== Document excerpt ==
How did Ana — yes, a former Cartier sales associate — afford these designer clothes? The WSJ article hinted only that she was “married to the owner of a construction business.” That man was bleacher king Sherrill Pettus, founder and owner of a stadium-seating company in Graham, Texas. Of the many comments to the Frontburner post, still online today, two years later, almost half mention the company and alleged financial turmoil within it, at the very time the shopping story came out. “I got so much hell from that article,” Ana says, her voice thick with the Portuguese accent of her native Brazil.

As she talks, Ana is sitting cross-legged on a black leather sofa in her apartment at a gleaming high-rise in Uptown Dallas. She is surrounded by a chaotic cluster of sleek furniture, and boxes that still need unpacking. Ana only uses the apartment for visits. Last April, the blowback following the WSJ story along with her nagging desire to “to get out and grow, to advance myself” led her to abandon Dallas for her own sanity. That spring, she sold her stylish 6,000-square-foot house in University Park — it got its own feature in PaperCity magazine, in September 2009 — made arrangements for the apartment and then moved with her 8-year-old son to a prime address in West Hollywood. (MTV reality star Lauren Conrad is a former neighbor.) Ana considered New York, but she wanted a creative hot spot that was more child-friendly. She also wanted a do-over. “I never bought clothes to be in magazines or to impress people,” Ana says, “I bought them for me.” She eventually gets up to pop open a bottle of Champagne to try and “kill” a cold she’s been fighting. Ana says the point of the WSJ article was supposed to be her love of quality and disdain for anything mass-produced; it wasn’t about the money. “People in this town have the tendency to twist things so they can stab you and make you look even worse.”
===
### The task
Echo the full passage about Ana back word for word. The lines after this passage have no connection to it.
== Data section ==
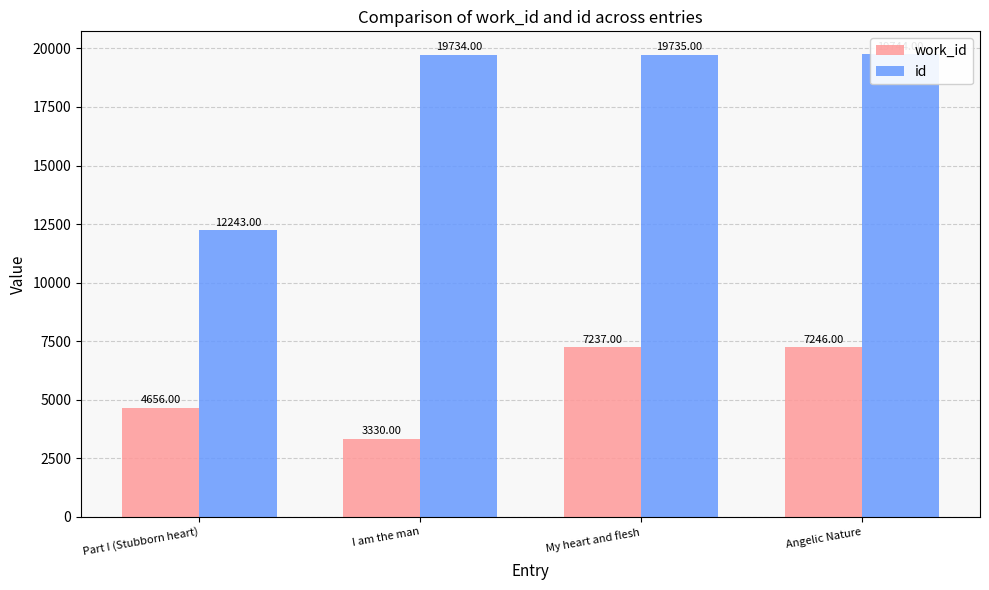

What is the value of the work_id bar at the 4th from the left?

7246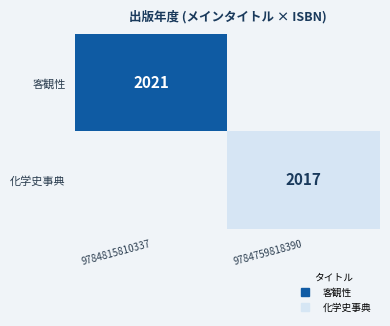

Which category has the lowest value across all series?

9784759818390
===
### Written answer
How did Ana — yes, a former Cartier sales associate — afford these designer clothes? The WSJ article hinted only that she was “married to the owner of a construction business.” That man was bleacher king Sherrill Pettus, founder and owner of a stadium-seating company in Graham, Texas. Of the many comments to the Frontburner post, still online today, two years later, almost half mention the company and alleged financial turmoil within it, at the very time the shopping story came out. “I got so much hell from that article,” Ana says, her voice thick with the Portuguese accent of her native Brazil.

As she talks, Ana is sitting cross-legged on a black leather sofa in her apartment at a gleaming high-rise in Uptown Dallas. She is surrounded by a chaotic cluster of sleek furniture, and boxes that still need unpacking. Ana only uses the apartment for visits. Last April, the blowback following the WSJ story along with her nagging desire to “to get out and grow, to advance myself” led her to abandon Dallas for her own sanity. That spring, she sold her stylish 6,000-square-foot house in University Park — it got its own feature in PaperCity magazine, in September 2009 — made arrangements for the apartment and then moved with her 8-year-old son to a prime address in West Hollywood. (MTV reality star Lauren Conrad is a former neighbor.) Ana considered New York, but she wanted a creative hot spot that was more child-friendly. She also wanted a do-over. “I never bought clothes to be in magazines or to impress people,” Ana says, “I bought them for me.” She eventually gets up to pop open a bottle of Champagne to try and “kill” a cold she’s been fighting. Ana says the point of the WSJ article was supposed to be her love of quality and disdain for anything mass-produced; it wasn’t about the money. “People in this town have the tendency to twist things so they can stab you and make you look even worse.”